UFV students are becoming increasingly frustrated: the school is operating above capacity, resulting in hundreds of waitlisted students across all departments and faculties. Required entry-level courses like English 105 are being hit the hardest – some with more than 400 students being waitlisted – and other prerequisite classes follow closely behind. Many students have been forced to postpone their academic advancement because they are unable to attain spots in these vital service courses, and some may be denied the opportunity to graduate on schedule because of UFV’s lack of space.
Last year, student enrolment rose, and, unfortunately, the school was unprepared to deal with this jump in numbers. As Mark Breedveld, department head of UFV’s Business Administration program, said: “When the economy went down, suddenly we had lots of students wanting to take courses.
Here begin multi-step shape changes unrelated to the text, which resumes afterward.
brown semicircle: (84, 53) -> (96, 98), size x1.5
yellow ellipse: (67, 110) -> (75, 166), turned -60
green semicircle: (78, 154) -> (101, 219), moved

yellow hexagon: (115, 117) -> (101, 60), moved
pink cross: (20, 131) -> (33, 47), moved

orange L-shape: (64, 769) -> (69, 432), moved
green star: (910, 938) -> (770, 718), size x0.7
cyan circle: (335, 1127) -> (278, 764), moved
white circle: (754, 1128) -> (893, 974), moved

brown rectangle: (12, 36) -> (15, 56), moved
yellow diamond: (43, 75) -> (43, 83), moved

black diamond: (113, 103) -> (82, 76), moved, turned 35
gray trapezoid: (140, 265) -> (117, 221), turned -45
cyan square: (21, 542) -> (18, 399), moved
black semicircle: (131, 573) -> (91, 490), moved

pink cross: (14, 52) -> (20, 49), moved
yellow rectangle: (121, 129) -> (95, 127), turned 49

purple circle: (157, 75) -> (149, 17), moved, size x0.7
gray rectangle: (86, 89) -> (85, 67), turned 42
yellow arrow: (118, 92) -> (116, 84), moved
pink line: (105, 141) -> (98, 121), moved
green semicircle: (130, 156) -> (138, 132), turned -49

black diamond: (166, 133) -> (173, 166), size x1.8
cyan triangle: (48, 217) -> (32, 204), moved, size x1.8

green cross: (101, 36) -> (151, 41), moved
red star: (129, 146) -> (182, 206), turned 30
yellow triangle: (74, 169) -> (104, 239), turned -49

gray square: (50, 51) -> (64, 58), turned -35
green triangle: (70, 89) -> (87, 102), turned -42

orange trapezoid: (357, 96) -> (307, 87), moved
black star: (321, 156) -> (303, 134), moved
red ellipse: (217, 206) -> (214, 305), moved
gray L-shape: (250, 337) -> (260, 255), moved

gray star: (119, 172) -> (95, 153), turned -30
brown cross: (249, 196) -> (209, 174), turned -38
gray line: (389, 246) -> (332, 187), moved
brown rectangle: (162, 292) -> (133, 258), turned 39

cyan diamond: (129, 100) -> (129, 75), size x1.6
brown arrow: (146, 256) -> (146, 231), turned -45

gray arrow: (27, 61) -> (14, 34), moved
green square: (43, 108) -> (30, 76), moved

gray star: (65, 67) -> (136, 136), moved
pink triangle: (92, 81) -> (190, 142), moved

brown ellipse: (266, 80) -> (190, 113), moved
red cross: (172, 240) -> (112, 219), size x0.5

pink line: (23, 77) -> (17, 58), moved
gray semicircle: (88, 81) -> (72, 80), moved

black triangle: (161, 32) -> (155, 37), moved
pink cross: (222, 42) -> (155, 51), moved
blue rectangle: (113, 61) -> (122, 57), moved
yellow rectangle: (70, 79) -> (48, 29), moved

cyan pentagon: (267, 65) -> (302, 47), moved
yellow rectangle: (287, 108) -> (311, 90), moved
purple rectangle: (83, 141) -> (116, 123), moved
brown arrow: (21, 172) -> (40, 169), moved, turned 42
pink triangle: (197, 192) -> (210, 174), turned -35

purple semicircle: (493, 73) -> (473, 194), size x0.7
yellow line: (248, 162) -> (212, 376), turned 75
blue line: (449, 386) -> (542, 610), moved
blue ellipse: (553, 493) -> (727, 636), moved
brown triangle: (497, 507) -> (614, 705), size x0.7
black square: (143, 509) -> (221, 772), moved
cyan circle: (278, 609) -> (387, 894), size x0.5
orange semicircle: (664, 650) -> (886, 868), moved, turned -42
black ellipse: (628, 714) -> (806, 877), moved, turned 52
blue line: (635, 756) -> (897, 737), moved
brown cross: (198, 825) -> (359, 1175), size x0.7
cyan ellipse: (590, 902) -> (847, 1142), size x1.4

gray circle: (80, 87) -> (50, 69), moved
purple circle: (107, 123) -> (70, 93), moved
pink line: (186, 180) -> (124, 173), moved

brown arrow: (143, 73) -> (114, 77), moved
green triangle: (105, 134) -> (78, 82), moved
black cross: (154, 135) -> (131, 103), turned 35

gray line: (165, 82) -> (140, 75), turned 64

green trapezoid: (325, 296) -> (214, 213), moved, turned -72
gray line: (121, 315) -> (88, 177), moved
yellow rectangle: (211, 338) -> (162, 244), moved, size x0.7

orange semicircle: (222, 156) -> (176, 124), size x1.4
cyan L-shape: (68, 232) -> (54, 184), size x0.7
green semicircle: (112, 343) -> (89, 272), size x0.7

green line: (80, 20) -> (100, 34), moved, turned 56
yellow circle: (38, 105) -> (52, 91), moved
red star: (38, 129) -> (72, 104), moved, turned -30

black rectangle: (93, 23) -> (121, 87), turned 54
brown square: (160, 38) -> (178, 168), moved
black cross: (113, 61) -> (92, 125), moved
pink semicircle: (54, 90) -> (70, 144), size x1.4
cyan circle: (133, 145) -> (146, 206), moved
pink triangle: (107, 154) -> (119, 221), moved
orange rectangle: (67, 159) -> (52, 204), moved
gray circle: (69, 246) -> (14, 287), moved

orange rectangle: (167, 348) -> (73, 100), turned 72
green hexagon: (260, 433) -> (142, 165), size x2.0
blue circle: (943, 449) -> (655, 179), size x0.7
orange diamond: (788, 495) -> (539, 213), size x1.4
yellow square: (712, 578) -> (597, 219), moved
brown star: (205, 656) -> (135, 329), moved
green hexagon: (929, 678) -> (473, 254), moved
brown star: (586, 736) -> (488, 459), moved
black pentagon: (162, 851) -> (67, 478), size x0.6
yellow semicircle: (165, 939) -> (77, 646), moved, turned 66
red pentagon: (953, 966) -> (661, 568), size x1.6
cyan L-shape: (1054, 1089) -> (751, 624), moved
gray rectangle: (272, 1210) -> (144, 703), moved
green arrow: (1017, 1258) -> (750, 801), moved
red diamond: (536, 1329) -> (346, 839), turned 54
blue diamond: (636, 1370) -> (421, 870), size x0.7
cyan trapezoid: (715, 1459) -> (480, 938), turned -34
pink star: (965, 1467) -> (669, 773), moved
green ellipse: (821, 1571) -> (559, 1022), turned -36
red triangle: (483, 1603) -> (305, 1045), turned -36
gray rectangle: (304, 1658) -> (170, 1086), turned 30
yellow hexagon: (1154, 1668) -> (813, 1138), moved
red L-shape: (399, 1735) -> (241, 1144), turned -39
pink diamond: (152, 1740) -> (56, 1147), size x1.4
That was a bit of an unforeseen circumstance, and as an institution, we’re still adjusting to that.” UFV was granted university status in 2008, and its student population has been increasing ever since. “In a sense,” Breedveld noted, “we’ve had too much success for our capacity.”
Why is UFV so ill-equipped to handle these new students? The answer is simple: it doesn’t have the cash. A province-wide post-secondary funding freeze by the Liberal government has left UFV scrambling to find both space and money to deal with the unexpected influx. With full-time enrolment funding capped at 6,645 students and the university operating at around 105 or 106% capacity, the extra courses that are already being provided are actually a drain on financial resources, according to Vice-President Academic Eric Davis. With finances the way they are, the university is unable to satisfy the needs of its student population because it cannot afford to add more blocks of in-demand courses.
According to UFV administration, these extra courses used to pay for themselves – but not anymore. John Carroll, head of the English department, noted: “…with the formula that [UFV is] using now, and the way they’ve calculated it, they find that having more students and more sections actually increases the demand on many different resources in the university, so that, ultimately… 22 students doesn’t satisfy the cost for the course… that’s why they wouldn’t be so willing to open up new sections, because they aren’t cost recovery and they don’t have any money.”
According to Carroll, “There’s no growth funding from the government, so we’re basically stuck at the level that we’re at. We used to get growth money all the time, and we used to spend [it] in advance, because we… assume[d] we’d be getting more the next time around, so [now] we have to tighten our belts. In order to pay for it, you have to find the money from somewhere else in the institution. You can’t hope to get that money from the government.”
What does the future hold for waitlisted students? Given the current public policy and political climate, said Eric Davis, Vice-President Academic, “there`s a recession…the government spent a lot of money on the Olympics, it’s not in great financial shape, and health care gets first priority, then K-12 education, then post-secondary education.”